───── Exercise materials ─────
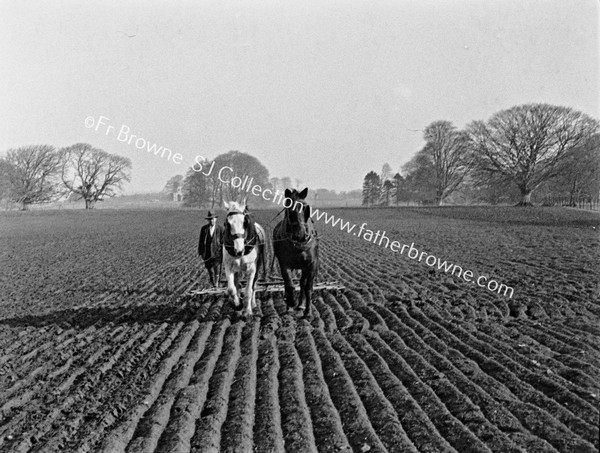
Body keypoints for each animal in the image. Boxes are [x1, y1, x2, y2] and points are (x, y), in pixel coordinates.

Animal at [272, 187, 318, 318]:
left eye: (306, 208)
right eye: (289, 209)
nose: (300, 234)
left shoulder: (311, 264)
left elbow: (308, 287)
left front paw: (308, 311)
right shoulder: (285, 264)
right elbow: (290, 285)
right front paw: (292, 301)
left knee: (302, 283)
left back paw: (301, 305)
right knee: (289, 284)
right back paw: (290, 306)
─────
> [Task description] The response must restate each line of the material above exactly and contain no images.

> [Solution below]
Body keypoints for each animal in the image. Boxes are [x1, y1, x2, y2] and points are (x, y), in pixel coordinates.

Animal at [272, 187, 318, 318]:
left eye: (306, 208)
right eye: (289, 209)
nose: (300, 234)
left shoulder: (311, 264)
left elbow: (308, 287)
left front paw: (308, 311)
right shoulder: (285, 264)
right elbow: (290, 285)
right front paw: (292, 301)
left knee: (302, 283)
left back paw: (301, 305)
right knee: (289, 284)
right back paw: (290, 306)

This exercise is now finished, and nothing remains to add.